Application au cas concret

La Cour des plaintes rejette l'ensemble des griefs de la recourante :

  1. Violation du droit d'être entendu : La Cour estime que la recourante a eu accès à toutes les pièces essentielles la concernant, notamment la demande d'entraide de 2025 et les documents bancaires saisis. Bien que cette demande fasse référence à des commissions rogatoires antérieures de 2021, leur contenu pertinent était suffisamment résumé dans les décisions qui lui ont été notifiées. Son droit d'être entendue n'a donc pas été violé.

  2. Exigences formelles de la demande : La demande néerlandaise décrit de manière suffisante le schéma infractionnel (jeux de hasard illégaux), l'implication de la recourante (bénéficiaire de gains via une fondation) et les montants en jeu.
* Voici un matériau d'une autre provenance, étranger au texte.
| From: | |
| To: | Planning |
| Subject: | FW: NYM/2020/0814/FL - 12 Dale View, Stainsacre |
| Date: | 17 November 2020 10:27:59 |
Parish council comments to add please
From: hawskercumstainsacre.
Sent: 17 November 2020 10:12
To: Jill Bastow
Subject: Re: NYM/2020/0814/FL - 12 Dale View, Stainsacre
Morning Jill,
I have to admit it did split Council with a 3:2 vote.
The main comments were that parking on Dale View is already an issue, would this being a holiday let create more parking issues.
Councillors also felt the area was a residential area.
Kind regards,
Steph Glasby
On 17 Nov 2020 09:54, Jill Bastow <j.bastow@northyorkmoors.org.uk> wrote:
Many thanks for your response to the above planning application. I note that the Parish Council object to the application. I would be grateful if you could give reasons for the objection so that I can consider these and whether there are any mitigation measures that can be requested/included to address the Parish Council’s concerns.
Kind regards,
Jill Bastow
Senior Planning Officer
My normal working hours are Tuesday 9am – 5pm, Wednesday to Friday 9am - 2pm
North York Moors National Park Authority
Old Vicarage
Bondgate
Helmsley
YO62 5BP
L'utilisation de nombreuses sociétés dans plusieurs pays et l'importance des sommes constituent des indices suffisants de blanchiment d'argent pour justifier l'entraide.

  3. Violation du principe de la bonne foi : La recourante n'apporte aucune preuve concrète d'une violation de ses droits procéduraux aux Pays-Bas ou d'un abus de droit de la part des autorités requérantes. Ses arguments sur une prétendue "tolérance" de l'activité par les autorités néerlandaises relèvent du fond de l'affaire, qui sera débattu devant le juge néerlandais, et ne suffisent pas à renverser la présomption de confiance.
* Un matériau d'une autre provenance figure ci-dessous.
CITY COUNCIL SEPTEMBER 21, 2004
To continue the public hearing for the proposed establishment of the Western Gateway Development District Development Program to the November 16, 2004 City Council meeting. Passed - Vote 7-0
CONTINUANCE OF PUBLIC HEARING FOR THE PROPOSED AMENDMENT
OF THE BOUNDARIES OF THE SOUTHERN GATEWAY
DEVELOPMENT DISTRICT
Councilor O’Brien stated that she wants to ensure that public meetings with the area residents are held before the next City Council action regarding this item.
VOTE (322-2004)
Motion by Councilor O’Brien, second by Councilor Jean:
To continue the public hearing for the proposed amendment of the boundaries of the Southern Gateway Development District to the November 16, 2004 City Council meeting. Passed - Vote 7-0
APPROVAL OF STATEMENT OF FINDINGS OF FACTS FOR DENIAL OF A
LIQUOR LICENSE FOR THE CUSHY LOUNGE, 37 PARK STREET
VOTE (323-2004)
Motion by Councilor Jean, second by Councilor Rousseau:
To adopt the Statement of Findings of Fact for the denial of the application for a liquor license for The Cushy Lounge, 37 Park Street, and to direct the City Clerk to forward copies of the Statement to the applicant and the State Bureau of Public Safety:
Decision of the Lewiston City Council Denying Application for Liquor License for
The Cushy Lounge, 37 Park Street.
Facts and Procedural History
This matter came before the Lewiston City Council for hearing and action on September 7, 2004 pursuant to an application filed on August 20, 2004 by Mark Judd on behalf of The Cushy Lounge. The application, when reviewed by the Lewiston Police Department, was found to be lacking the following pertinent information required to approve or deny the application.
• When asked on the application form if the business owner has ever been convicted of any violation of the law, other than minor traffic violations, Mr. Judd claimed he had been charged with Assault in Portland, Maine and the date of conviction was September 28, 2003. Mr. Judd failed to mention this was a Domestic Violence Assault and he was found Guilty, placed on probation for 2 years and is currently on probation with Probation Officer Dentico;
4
  4. Absence de double incrimination : La Cour confirme que les faits décrits sont punissables en droit suisse. L'exploitation de jeux de casino en ligne sans concession est réprimée par la loi sur les jeux d'argent (art. 130 LJAr). Le Tribunal fédéral a déjà précisé dans un volet connexe de cette affaire que le simple fait de rendre un jeu illicite accessible en Suisse tombe sous le coup de la loi, même si l'exploitant est à l'étranger. De plus, les faits pourraient également être qualifiés de blanchiment d'argent (art. 305bis CP). L'examen se limitant à une punissabilité abstraite, les arguments de la recourante sur les conditions concrètes de poursuite en Suisse sont jugés non pertinents.
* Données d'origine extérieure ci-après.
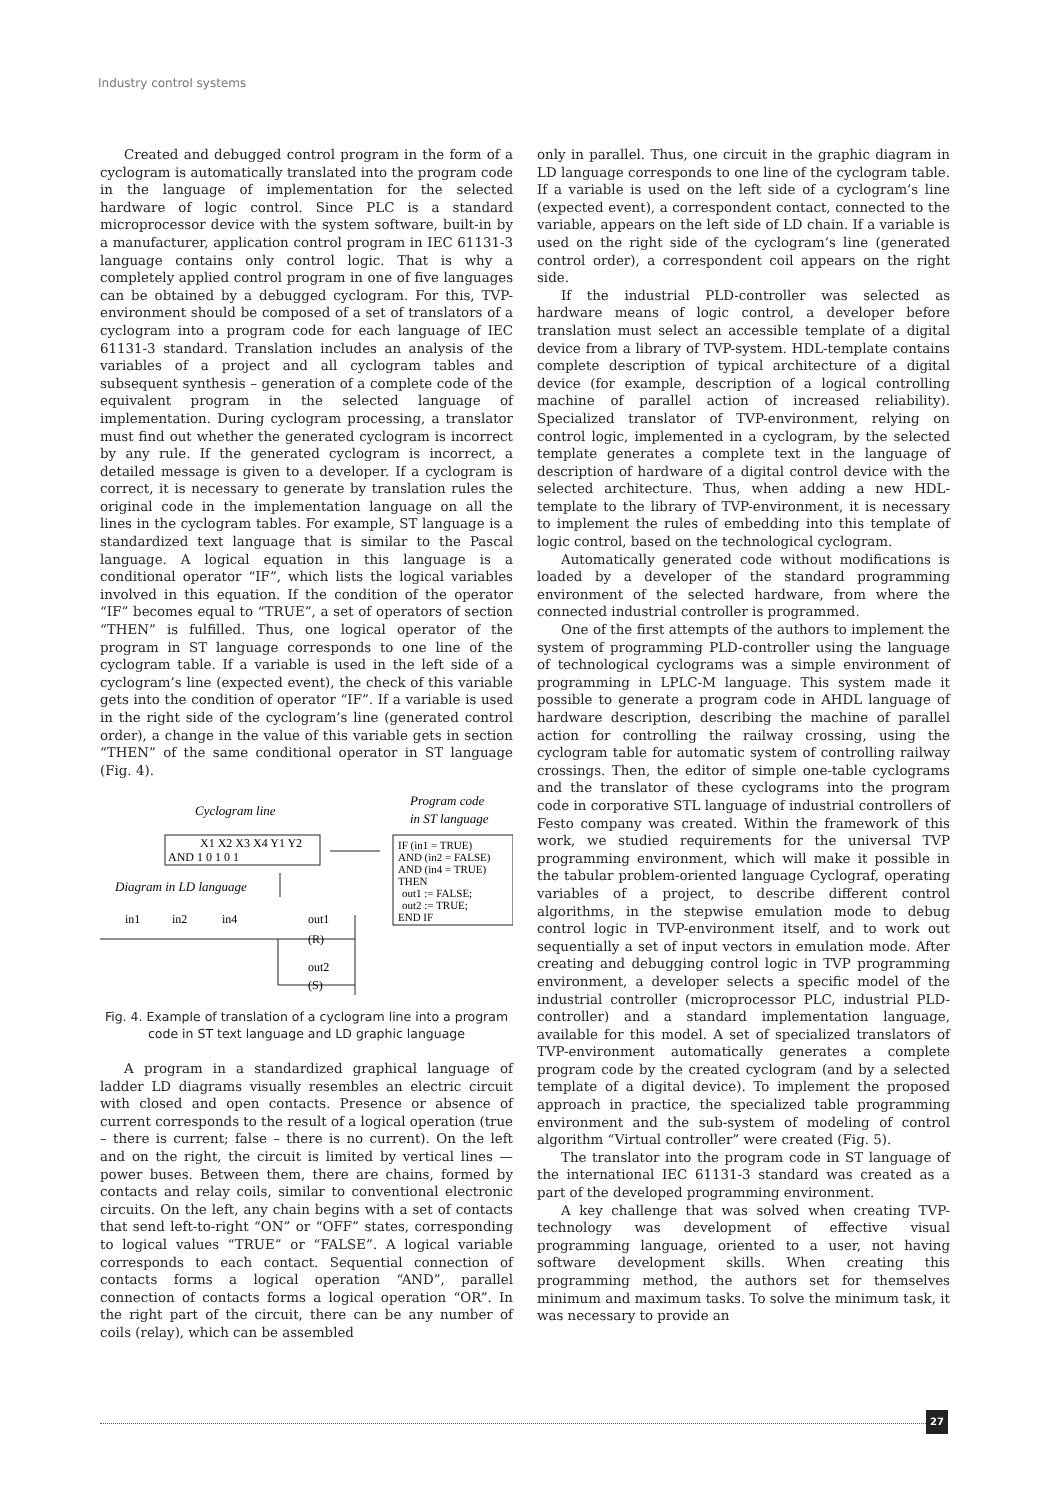Industry control systems
Created and debugged control program in the form of a cyclogram is automatically translated into the program code in the language of implementation for the selected hardware of logic control. Since PLC is a standard microprocessor device with the system software, built-in by a manufacturer, application control program in IEC 61131-3 language contains only control logic. That is why a completely applied control program in one of five languages can be obtained by a debugged cyclogram. For this, TVP-environment should be composed of a set of translators of a cyclogram into a program code for each language of IEC 61131-3 standard. Translation includes an analysis of the variables of a project and all cyclogram tables and subsequent synthesis – generation of a complete code of the equivalent program in the selected language of implementation. During cyclogram processing, a translator must find out whether the generated cyclogram is incorrect by any rule. If the generated cyclogram is incorrect, a detailed message is given to a developer. If a cyclogram is correct, it is necessary to generate by translation rules the original code in the implementation language on all the lines in the cyclogram tables. For example, ST language is a standardized text language that is similar to the Pascal language. A logical equation in this language is a conditional operator “IF”, which lists the logical variables involved in this equation. If the condition of the operator “IF” becomes equal to “TRUE”, a set of operators of section “THEN” is fulfilled. Thus, one logical operator of the program in ST language corresponds to one line of the cyclogram table. If a variable is used in the left side of a cyclogram’s line (expected event), the check of this variable gets into the condition of operator “IF”. If a variable is used in the right side of the cyclogram’s line (generated control order), a change in the value of this variable gets in section “THEN” of the same conditional operator in ST language (Fig. 4).
Cyclogram line
Program code
in ST language
X1 X2 X3 X4 Y1 Y2
AND 1 0 1 0 1
IF (in1 = TRUE)
AND (in2 = FALSE)
AND (in4 = TRUE)
THEN
out1 := FALSE;
out2 := TRUE;
END IF
Diagram in LD language
in1
in2
in4
out1
out2
(R)
(S)
Fig. 4. Example of translation of a cyclogram line into a program code in ST text language and LD graphic language
A program in a standardized graphical language of ladder LD diagrams visually resembles an electric circuit with closed and open contacts. Presence or absence of current corresponds to the result of a logical operation (true – there is current; false – there is no current). On the left and on the right, the circuit is limited by vertical lines — power buses. Between them, there are chains, formed by contacts and relay coils, similar to conventional electronic circuits. On the left, any chain begins with a set of contacts that send left-to-right “ON” or “OFF” states, corresponding to logical values “TRUE” or “FALSE”. A logical variable corresponds to each contact. Sequential connection of contacts forms a logical operation “AND”, parallel connection of contacts forms a logical operation “OR”. In the right part of the circuit, there can be any number of coils (relay), which can be assembled
only in parallel. Thus, one circuit in the graphic diagram in LD language corresponds to one line of the cyclogram table. If a variable is used on the left side of a cyclogram’s line (expected event), a correspondent contact, connected to the variable, appears on the left side of LD chain. If a variable is used on the right side of the cyclogram’s line (generated control order), a correspondent coil appears on the right side.
If the industrial PLD-controller was selected as hardware means of logic control, a developer before translation must select an accessible template of a digital device from a library of TVP-system. HDL-template contains complete description of typical architecture of a digital device (for example, description of a logical controlling machine of parallel action of increased reliability). Specialized translator of TVP-environment, relying on control logic, implemented in a cyclogram, by the selected template generates a complete text in the language of description of hardware of a digital control device with the selected architecture. Thus, when adding a new HDL-template to the library of TVP-environment, it is necessary to implement the rules of embedding into this template of logic control, based on the technological cyclogram.
Automatically generated code without modifications is loaded by a developer of the standard programming environment of the selected hardware, from where the connected industrial controller is programmed.
One of the first attempts of the authors to implement the system of programming PLD-controller using the language of technological cyclograms was a simple environment of programming in LPLC-M language. This system made it possible to generate a program code in AHDL language of hardware description, describing the machine of parallel action for controlling the railway crossing, using the cyclogram table for automatic system of controlling railway crossings. Then, the editor of simple one-table cyclograms and the translator of these cyclograms into the program code in corporative STL language of industrial controllers of Festo company was created. Within the framework of this work, we studied requirements for the universal TVP programming environment, which will make it possible in the tabular problem-oriented language Cyclograf, operating variables of a project, to describe different control algorithms, in the stepwise emulation mode to debug control logic in TVP-environment itself, and to work out sequentially a set of input vectors in emulation mode. After creating and debugging control logic in TVP programming environment, a developer selects a specific model of the industrial controller (microprocessor PLC, industrial PLD-controller) and a standard implementation language, available for this model. A set of specialized translators of TVP-environment automatically generates a complete program code by the created cyclogram (and by a selected template of a digital device). To implement the proposed approach in practice, the specialized table programming environment and the sub-system of modeling of control algorithm “Virtual controller” were created (Fig. 5).
The translator into the program code in ST language of the international IEC 61131-3 standard was created as a part of the developed programming environment.
A key challenge that was solved when creating TVP-technology was development of effective visual programming language, oriented to a user, not having software development skills. When creating this programming method, the authors set for themselves minimum and maximum tasks. To solve the minimum task, it was necessary to provide an
27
  5. Violation du principe de proportionnalité : Le montant séquestré en Suisse (environ 3,66 millions d'euros) est jugé proportionné par rapport au produit illicite estimé que la recourante aurait perçu (environ 3,21 millions d'euros), d'autant que cette estimation peut évoluer. La mesure est nécessaire pour garantir une éventuelle confiscation ou créance compensatrice par l'État requérant. La durée du séquestre, ordonné en juin 2025, n'est pas considérée comme excessive. L'existence d'autres séquestres en Belgique ne rend pas la mesure suisse disproportionnée à ce stade de la procédure.


Issue

Le recours est rejeté. La décision du Ministère public vaudois d'accorder l'entraide judiciaire aux Pays-Bas, incluant la remise de documents bancaires et le maintien du séquestre sur les avoirs de la recourante, est confirmée. Les frais de procédure, fixés à CHF 5'000.-, sont mis à la charge de la recourante.